T.F. – Atualmente, os Sistemas Multimunicipais de Abastecimento de Água e de Saneamento do Algarve são um dos investimentos mais importantes dos últimos trinta anos na região, do ponto de vista do desenvolvimento sustentável, económico, ambiental, de diversidade e complexidade técnica e extensão do investimento. Apenas no sistema de abastecimento de água, o investimento total previsto é da ordem dos 326 milhões de euros, sendo que deste valor já foi investido cerca de 271 milhões de euros. Relativamente ao sistema de saneamento, o investimento previsto é da ordem dos 340 milhões de euros, sendo que deste valor já foi investido cerca de 227 milhões de euros. Atualmente, a Águas do Algarve, gestora dos dois sistemas multimunicipais, proporciona a acessibilidade ao serviço a 99% da população total da região com sistemas públicos de abastecimento de água e a cerca de 98% da população com sistemas públicos de saneamento de águas residuais urbanas. Sem dúvida, não são apenas pontos fortes, como também fatores que contribuem de forma imprescindível para o desenvolvimento sustentável da região, da dinamização do tecido empresarial local e, consequentemente, em prol do bem-estar da população algarvia e de todos aqueles que nos visitam.

A tendência de subida da temperatura e diminuição da precipitação, com fenómenos extremos meteorológicos, é um dos maiores desafios que o setor e a Águas do Algarve terão de enfrentar nos próximos anos

J.A. – Imagina um futuro onde a água possa vir a ser mais valiosa que o ouro ou o petróleo, ou dizer isso é dramatismo…?

» INSTRUÇÕES:
1. No excerto sobre a água no Algarve, por que razão os Sistemas Multimunicipais de Abastecimento de Água e de Saneamento são apontados como um dos investimentos mais importantes dos últimos trinta anos na região? Responda em uma a três frases.
2. Devolva do excerto sobre a água no Algarve tudo o que vai desde "A tendência de" até "isso é dramatismo…?".
3. Reescreva em forma de lista o parágrafo do excerto sobre a água no Algarve que começa por "T.F. – Atualmente, os Sistemas Multimunicipais", mantendo os factos principais.

» INFORMAÇÃO FORNECIDA:

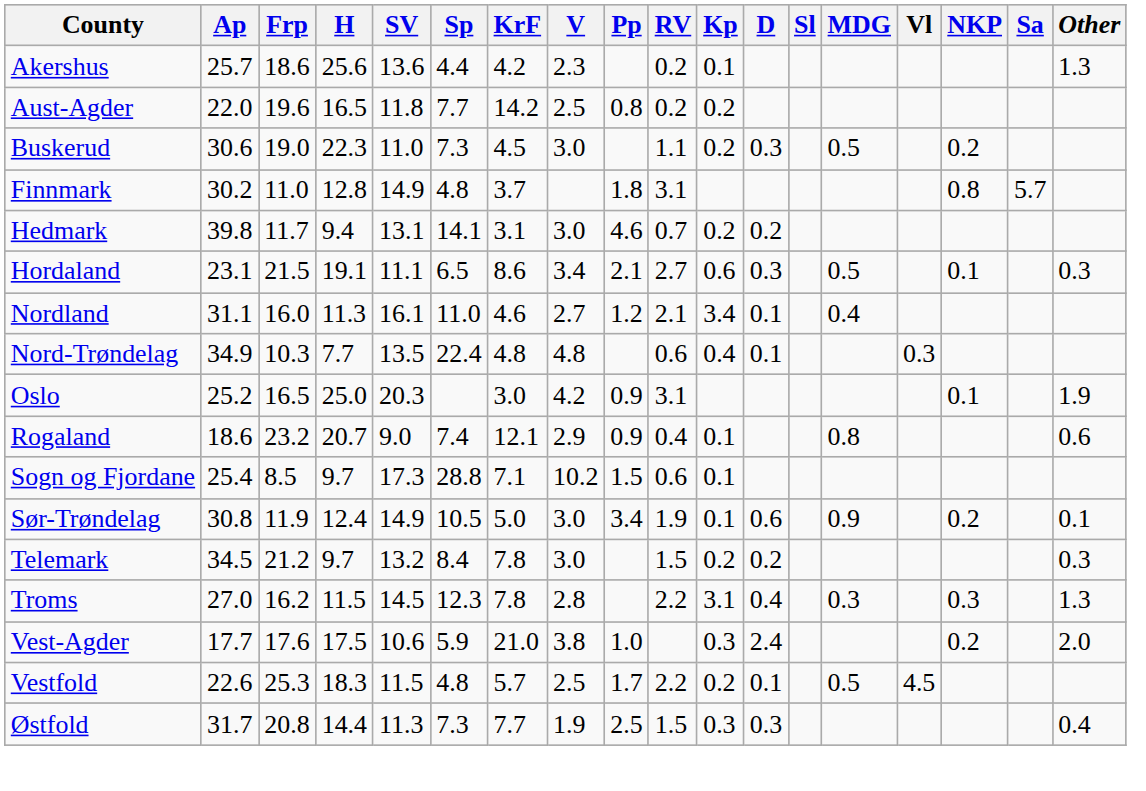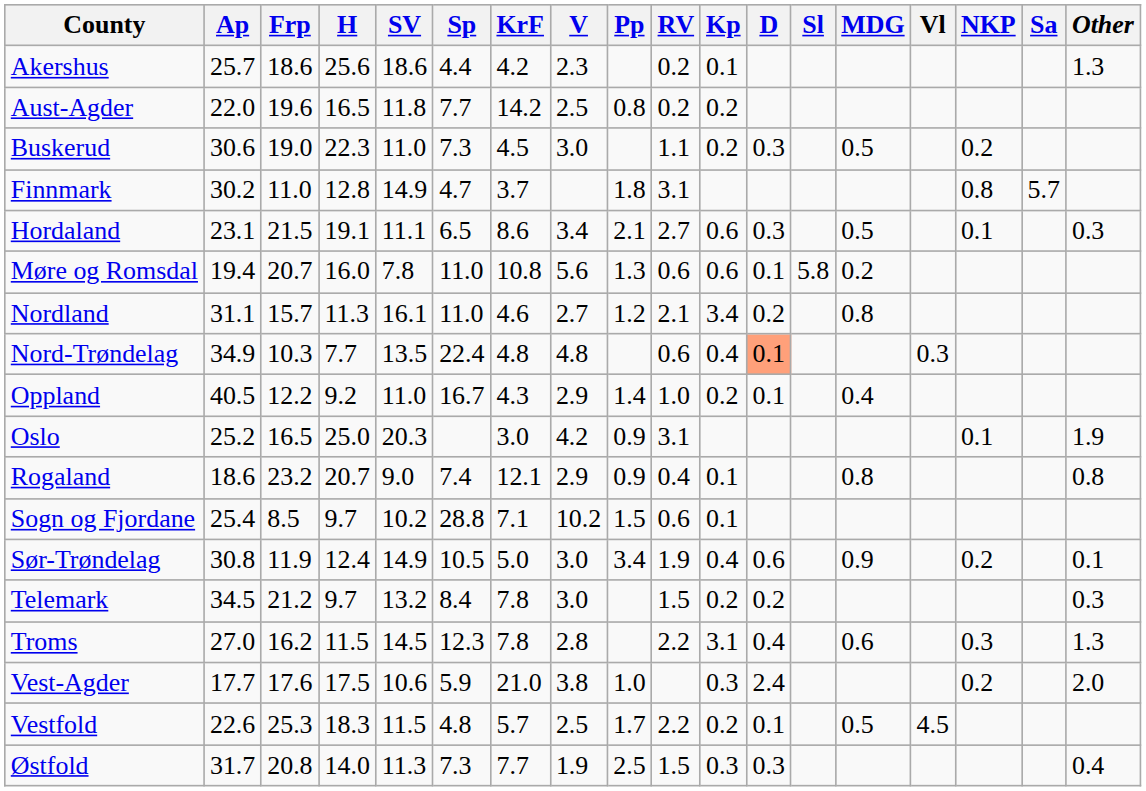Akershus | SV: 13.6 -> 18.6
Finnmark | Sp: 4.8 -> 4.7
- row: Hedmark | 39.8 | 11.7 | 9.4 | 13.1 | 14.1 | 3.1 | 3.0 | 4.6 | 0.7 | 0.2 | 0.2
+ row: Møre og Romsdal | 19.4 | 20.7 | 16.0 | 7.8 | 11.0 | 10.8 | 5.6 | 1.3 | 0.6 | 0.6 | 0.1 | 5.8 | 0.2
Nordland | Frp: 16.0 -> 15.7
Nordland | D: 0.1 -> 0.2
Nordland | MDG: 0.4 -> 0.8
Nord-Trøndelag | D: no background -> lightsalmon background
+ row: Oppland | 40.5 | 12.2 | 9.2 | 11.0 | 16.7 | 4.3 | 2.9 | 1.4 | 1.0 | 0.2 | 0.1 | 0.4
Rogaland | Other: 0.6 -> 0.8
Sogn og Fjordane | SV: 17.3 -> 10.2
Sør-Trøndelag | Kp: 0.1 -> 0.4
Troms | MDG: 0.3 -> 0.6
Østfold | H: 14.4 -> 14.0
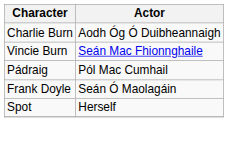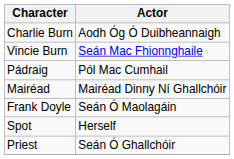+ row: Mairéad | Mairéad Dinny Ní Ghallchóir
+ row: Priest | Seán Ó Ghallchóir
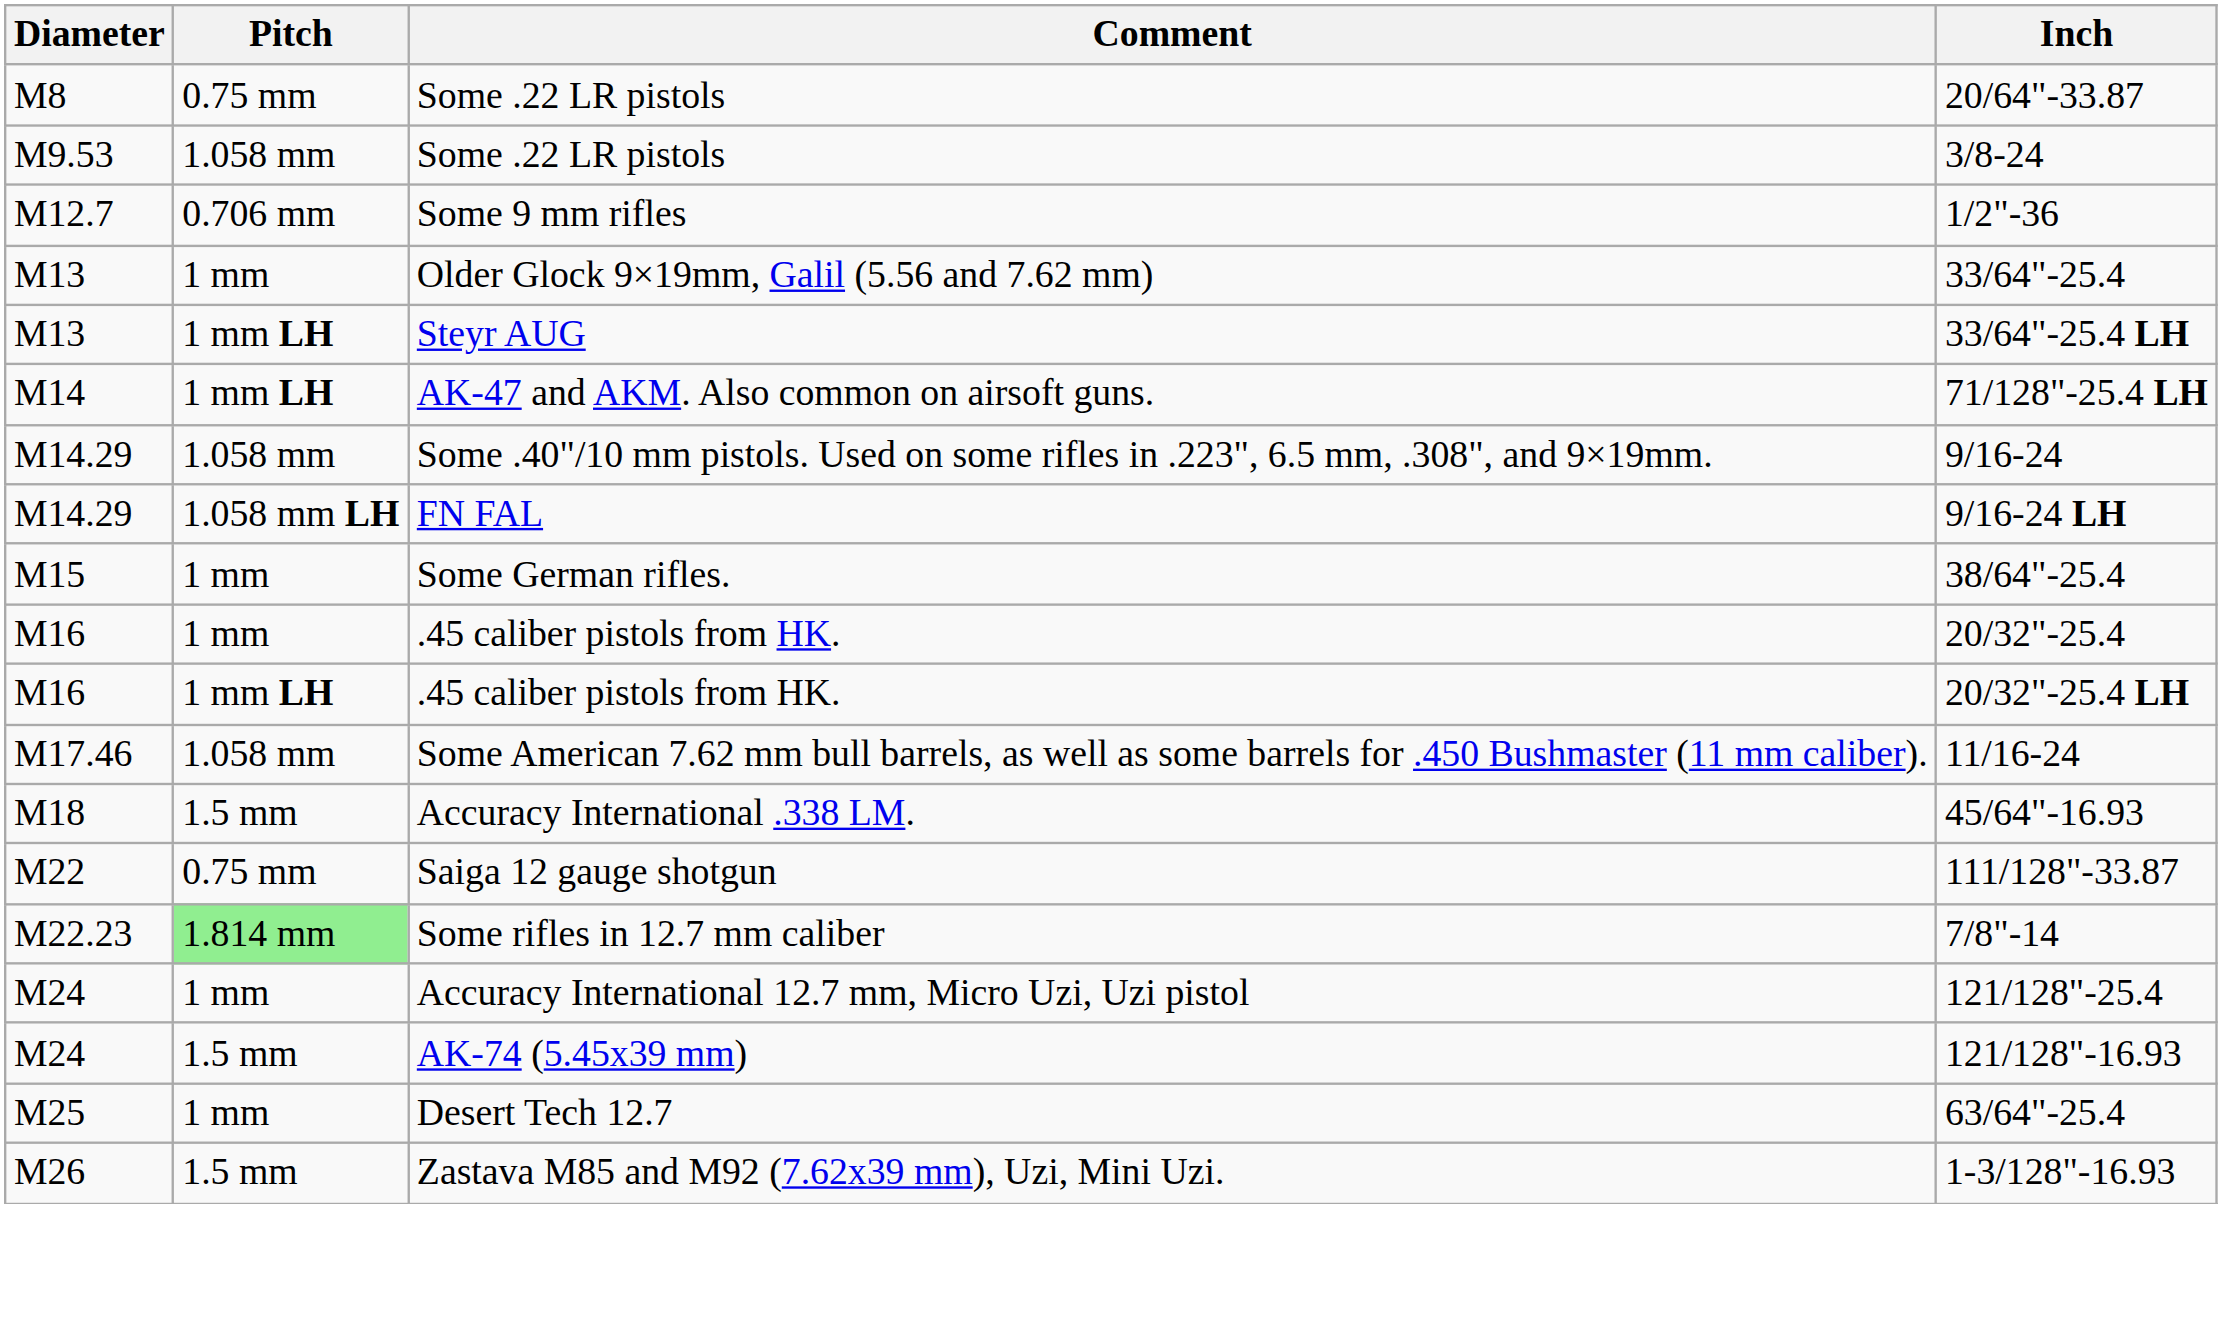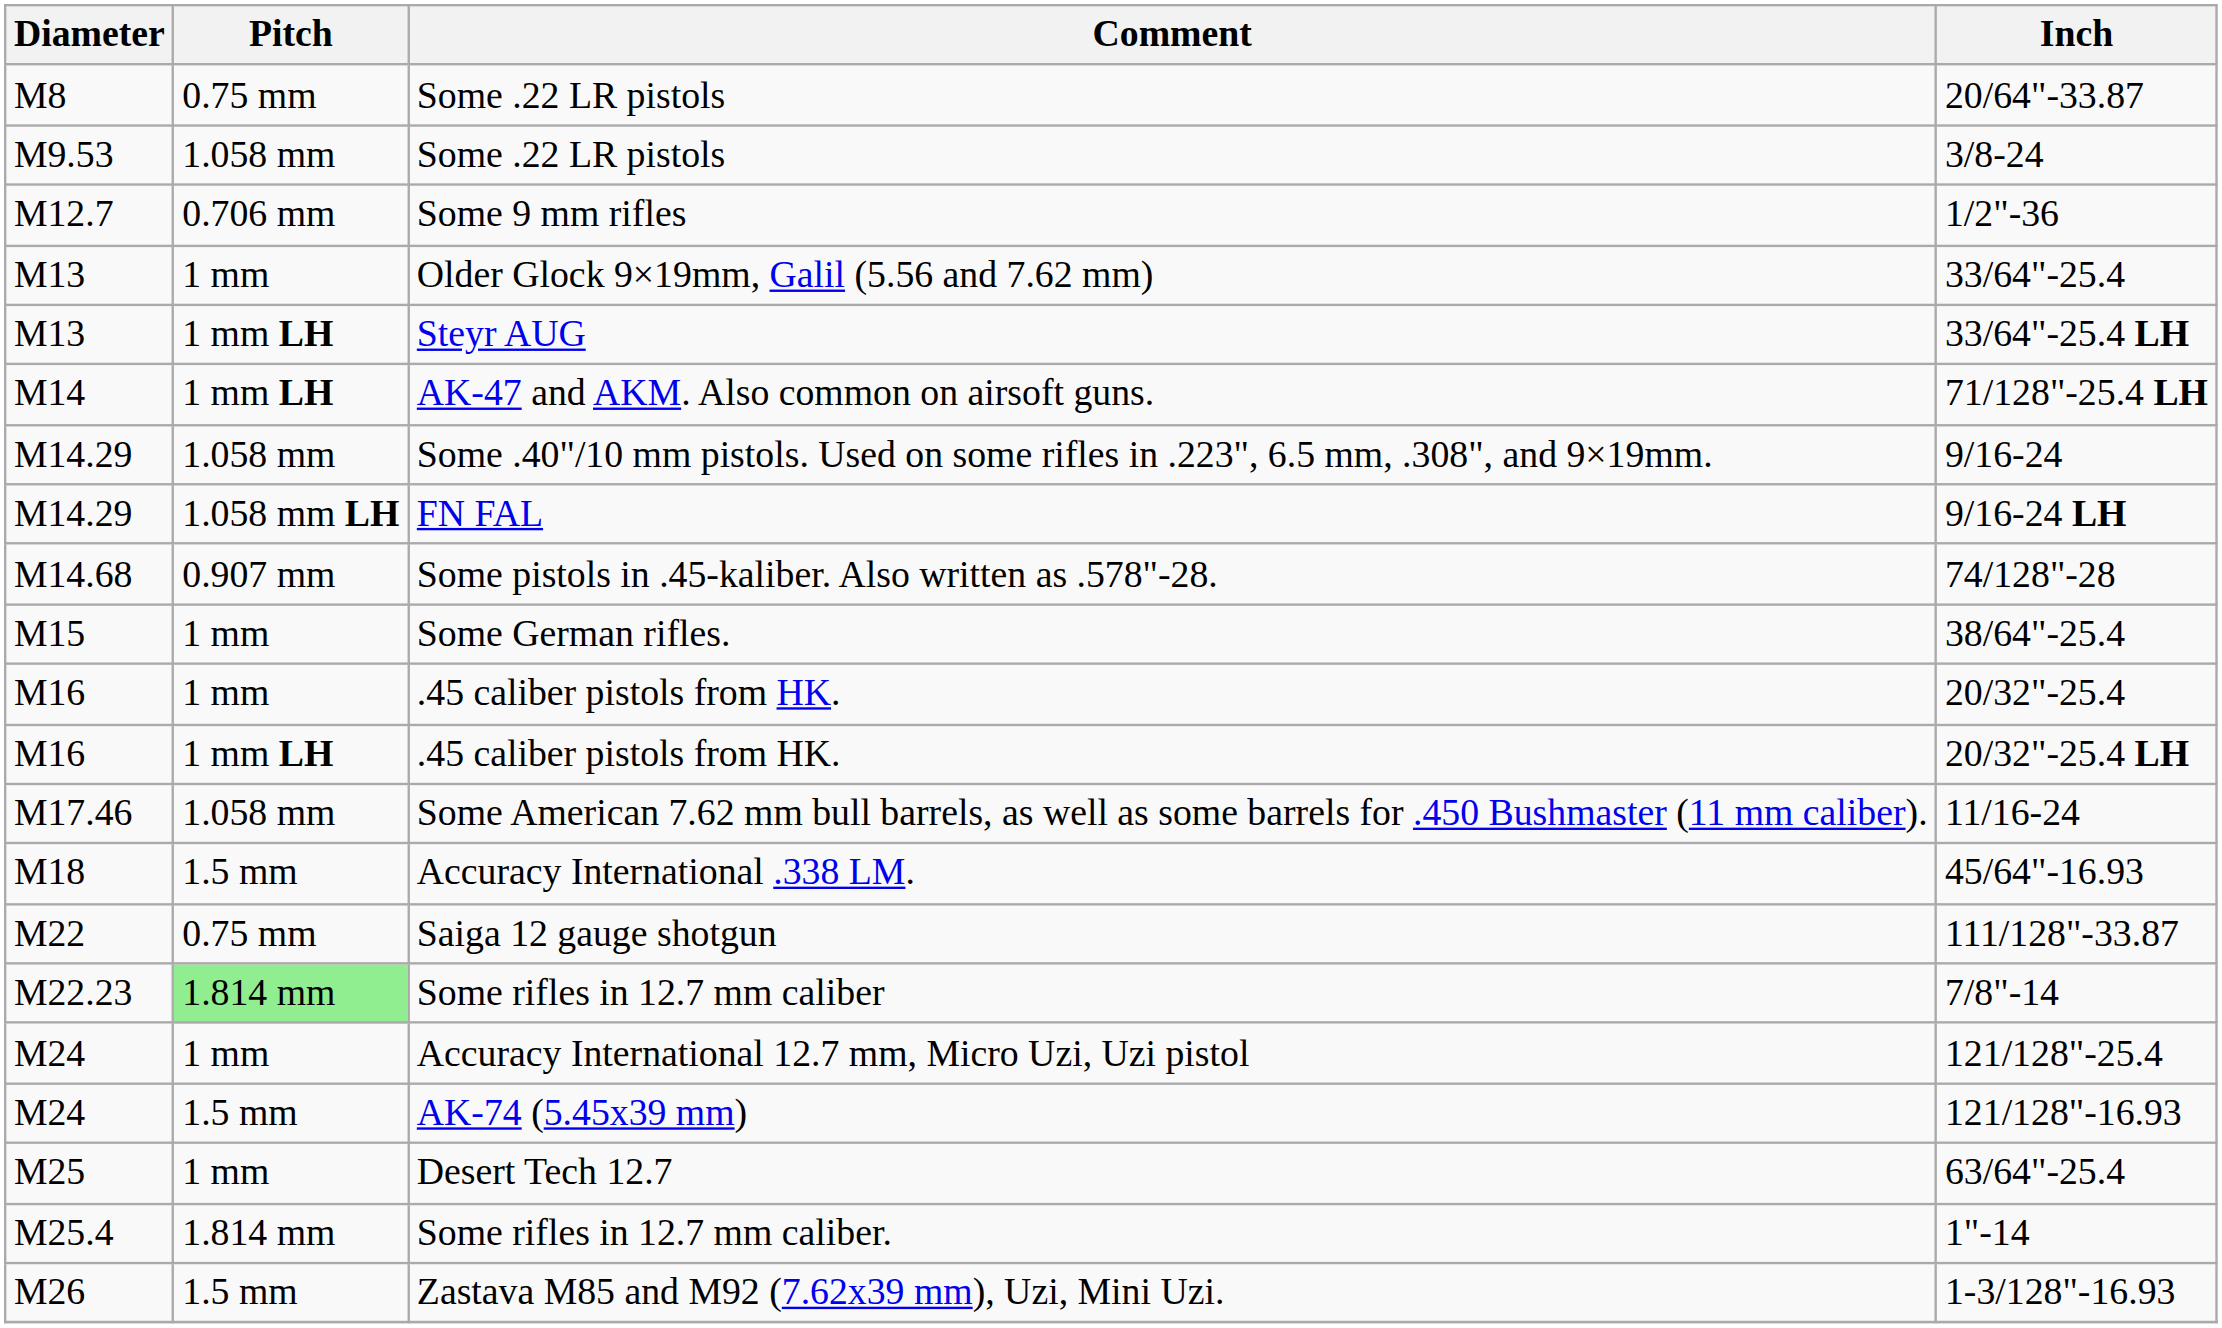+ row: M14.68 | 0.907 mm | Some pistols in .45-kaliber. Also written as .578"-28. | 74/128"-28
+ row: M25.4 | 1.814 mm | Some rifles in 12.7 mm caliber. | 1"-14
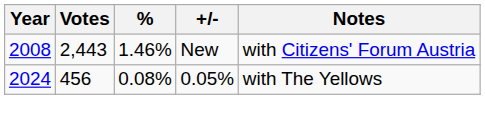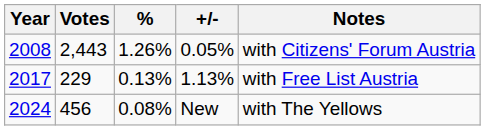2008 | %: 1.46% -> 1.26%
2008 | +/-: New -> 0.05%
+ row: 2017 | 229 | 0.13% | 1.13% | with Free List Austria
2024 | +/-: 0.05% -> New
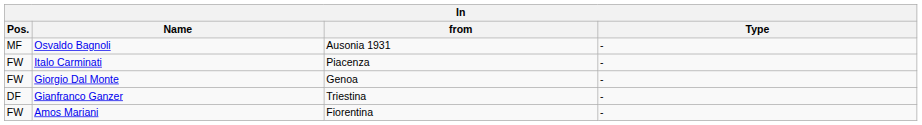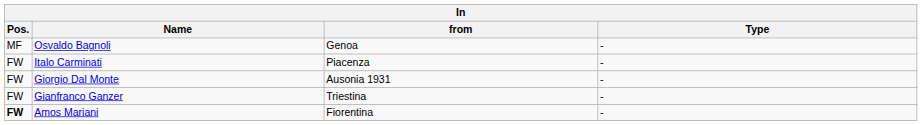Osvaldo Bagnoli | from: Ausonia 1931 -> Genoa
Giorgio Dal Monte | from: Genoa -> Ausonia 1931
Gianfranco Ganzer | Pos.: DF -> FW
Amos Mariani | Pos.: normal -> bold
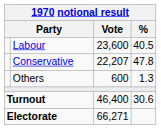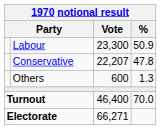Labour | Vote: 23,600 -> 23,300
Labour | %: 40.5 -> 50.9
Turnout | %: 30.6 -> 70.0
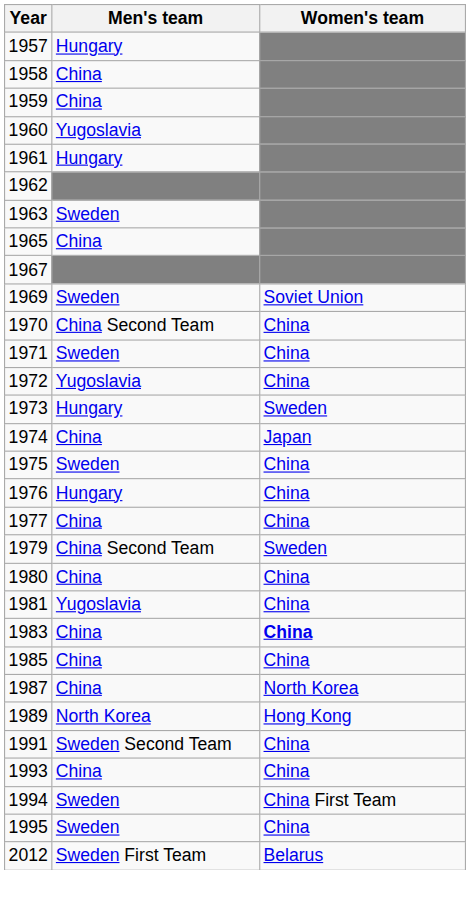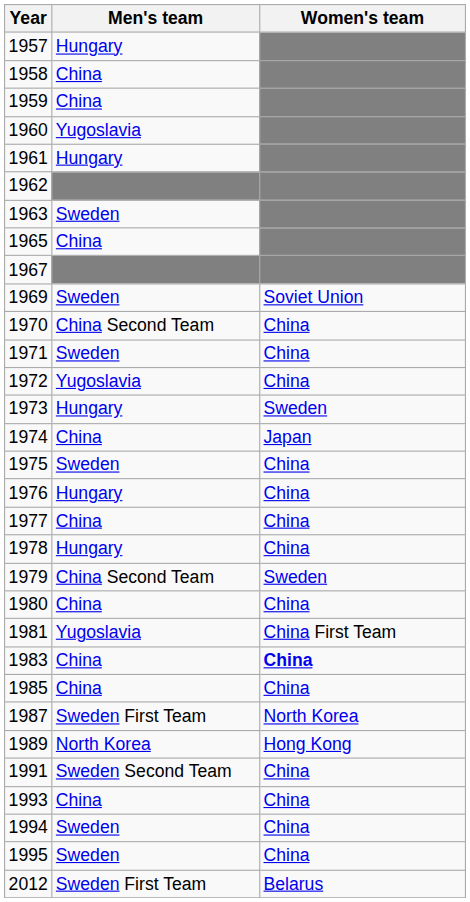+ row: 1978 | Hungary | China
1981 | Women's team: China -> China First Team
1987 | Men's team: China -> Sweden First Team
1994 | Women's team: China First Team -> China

» SOLUÇÕES:
1. São apontados assim do ponto de vista do desenvolvimento sustentável, económico e ambiental. Também contam a diversidade e a complexidade técnica e a extensão do investimento.

2.
A tendência de subida da temperatura e diminuição da precipitação, com fenómenos extremos meteorológicos, é um dos maiores desafios que o setor e a Águas do Algarve terão de enfrentar nos próximos anos

J.A. – Imagina um futuro onde a água possa vir a ser mais valiosa que o ouro ou o petróleo, ou dizer isso é dramatismo…?

3.
- Os Sistemas Multimunicipais de Abastecimento de Água e de Saneamento do Algarve estão entre os investimentos mais importantes dos últimos trinta anos na região.
- Abastecimento de água: investimento previsto de cerca de 326 milhões de euros, dos quais já foram investidos cerca de 271 milhões.
- Saneamento: investimento previsto de cerca de 340 milhões de euros, dos quais já foram investidos cerca de 227 milhões.
- A Águas do Algarve gere os dois sistemas. Garante acesso a sistemas públicos de abastecimento de água a 99% da população da região e a sistemas públicos de saneamento de águas residuais urbanas a cerca de 98%.
- Estes fatores contribuem para o desenvolvimento sustentável da região e para a dinamização do tecido empresarial local. Contribuem também para o bem-estar da população algarvia e de quem visita a região.